━━ Exercise material
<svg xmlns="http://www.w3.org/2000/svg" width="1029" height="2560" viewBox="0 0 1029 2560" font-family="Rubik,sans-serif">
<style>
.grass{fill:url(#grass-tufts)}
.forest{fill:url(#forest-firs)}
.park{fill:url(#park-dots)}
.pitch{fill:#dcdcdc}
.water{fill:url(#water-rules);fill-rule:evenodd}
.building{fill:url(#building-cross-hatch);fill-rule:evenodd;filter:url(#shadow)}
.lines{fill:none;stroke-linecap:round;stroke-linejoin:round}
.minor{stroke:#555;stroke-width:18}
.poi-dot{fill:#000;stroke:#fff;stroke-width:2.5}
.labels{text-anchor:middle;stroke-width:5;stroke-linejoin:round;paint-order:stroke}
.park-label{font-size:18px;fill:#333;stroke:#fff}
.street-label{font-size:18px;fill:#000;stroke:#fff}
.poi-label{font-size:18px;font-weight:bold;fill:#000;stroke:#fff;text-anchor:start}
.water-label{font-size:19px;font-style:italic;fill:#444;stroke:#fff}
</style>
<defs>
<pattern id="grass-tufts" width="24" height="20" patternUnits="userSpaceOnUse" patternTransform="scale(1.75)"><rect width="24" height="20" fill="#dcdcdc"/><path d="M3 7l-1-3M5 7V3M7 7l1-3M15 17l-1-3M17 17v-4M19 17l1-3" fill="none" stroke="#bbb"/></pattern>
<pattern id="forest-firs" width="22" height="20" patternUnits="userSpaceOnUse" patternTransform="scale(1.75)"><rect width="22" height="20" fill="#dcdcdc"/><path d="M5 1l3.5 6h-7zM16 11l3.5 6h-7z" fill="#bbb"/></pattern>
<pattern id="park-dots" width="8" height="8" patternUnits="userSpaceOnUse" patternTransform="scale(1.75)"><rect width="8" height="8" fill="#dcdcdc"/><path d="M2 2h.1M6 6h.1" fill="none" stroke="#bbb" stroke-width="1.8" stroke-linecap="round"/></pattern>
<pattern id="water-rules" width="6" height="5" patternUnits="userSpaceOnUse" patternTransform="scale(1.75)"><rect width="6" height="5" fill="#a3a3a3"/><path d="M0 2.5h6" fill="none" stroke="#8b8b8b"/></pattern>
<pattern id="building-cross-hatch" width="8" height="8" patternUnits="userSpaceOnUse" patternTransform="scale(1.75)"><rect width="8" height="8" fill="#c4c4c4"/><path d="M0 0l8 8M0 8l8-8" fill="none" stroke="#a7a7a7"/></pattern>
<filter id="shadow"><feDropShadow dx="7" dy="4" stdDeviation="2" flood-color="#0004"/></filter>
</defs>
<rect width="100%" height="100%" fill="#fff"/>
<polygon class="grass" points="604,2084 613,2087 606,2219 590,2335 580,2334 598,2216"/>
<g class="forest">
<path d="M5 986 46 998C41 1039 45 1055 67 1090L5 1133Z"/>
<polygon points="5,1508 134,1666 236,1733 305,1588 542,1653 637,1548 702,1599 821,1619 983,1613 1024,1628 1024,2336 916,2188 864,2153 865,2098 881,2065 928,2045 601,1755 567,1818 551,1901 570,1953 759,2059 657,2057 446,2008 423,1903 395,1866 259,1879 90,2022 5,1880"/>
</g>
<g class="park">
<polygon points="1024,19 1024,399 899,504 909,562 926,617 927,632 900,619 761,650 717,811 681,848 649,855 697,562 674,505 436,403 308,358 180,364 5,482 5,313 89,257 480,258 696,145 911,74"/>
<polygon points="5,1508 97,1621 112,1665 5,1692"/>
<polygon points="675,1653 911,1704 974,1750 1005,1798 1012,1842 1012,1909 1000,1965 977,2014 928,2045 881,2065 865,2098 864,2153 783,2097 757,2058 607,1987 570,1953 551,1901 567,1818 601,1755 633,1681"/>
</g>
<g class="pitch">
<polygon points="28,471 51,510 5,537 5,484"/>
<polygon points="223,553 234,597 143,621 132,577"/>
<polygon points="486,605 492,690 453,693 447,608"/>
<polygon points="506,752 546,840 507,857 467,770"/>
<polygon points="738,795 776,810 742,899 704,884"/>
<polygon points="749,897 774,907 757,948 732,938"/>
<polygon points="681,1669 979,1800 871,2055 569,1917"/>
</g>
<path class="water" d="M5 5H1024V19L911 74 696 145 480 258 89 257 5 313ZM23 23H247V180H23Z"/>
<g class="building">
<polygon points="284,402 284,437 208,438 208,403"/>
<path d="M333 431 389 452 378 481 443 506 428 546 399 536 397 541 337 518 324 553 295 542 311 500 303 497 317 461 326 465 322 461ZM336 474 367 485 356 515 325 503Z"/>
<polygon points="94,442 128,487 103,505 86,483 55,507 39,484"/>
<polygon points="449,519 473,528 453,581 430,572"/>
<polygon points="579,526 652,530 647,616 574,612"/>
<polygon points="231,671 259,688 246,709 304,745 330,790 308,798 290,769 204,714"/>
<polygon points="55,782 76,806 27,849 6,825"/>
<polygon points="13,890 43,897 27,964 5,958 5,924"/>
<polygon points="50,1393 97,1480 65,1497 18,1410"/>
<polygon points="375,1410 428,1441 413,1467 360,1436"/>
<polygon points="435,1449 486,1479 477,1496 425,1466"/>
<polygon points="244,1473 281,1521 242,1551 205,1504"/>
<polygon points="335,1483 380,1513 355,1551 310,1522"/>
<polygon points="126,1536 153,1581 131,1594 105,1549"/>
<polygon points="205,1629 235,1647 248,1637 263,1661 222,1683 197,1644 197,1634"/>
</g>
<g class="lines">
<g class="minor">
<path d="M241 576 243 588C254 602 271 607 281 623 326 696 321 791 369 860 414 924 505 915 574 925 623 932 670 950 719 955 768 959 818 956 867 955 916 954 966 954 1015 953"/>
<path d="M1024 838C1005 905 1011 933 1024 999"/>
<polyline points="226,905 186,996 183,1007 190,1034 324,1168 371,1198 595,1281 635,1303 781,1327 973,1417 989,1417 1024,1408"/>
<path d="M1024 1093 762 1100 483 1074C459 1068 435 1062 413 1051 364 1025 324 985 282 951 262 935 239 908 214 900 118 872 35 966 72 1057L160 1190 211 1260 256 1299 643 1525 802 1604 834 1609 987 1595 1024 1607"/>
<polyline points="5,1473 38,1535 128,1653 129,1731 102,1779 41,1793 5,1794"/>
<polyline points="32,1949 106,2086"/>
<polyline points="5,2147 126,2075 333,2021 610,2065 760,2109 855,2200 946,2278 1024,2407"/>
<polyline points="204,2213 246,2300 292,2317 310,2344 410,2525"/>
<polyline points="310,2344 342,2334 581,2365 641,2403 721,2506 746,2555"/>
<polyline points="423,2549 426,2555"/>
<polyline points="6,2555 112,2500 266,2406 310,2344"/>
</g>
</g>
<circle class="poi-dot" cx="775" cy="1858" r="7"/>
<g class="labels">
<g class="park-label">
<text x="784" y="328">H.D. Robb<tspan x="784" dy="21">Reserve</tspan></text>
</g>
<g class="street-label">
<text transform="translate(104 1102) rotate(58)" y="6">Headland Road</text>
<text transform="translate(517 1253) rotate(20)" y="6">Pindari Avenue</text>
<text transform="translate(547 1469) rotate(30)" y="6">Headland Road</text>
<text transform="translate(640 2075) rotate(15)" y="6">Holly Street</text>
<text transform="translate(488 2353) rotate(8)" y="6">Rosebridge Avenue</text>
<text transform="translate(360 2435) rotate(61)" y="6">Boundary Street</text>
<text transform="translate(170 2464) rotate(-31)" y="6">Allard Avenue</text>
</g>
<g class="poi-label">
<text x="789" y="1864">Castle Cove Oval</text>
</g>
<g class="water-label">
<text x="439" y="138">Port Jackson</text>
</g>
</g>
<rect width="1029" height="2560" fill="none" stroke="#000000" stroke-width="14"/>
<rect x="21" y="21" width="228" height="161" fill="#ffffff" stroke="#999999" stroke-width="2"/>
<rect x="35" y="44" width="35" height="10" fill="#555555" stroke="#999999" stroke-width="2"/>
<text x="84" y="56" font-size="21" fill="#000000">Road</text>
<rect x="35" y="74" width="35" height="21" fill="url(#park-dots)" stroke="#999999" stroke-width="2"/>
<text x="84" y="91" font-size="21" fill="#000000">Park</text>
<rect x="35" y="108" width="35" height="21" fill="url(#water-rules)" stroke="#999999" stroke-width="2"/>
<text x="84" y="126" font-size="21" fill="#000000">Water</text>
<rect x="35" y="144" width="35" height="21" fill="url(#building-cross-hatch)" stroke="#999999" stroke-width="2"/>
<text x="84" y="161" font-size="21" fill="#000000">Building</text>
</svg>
━━━━
» Problem to work on
In the entries above, find each line with the word "labels" and copy it.

» Solution to the problem
.labels{text-anchor:middle;stroke-width:5;stroke-linejoin:round;paint-order:stroke}
<g class="labels">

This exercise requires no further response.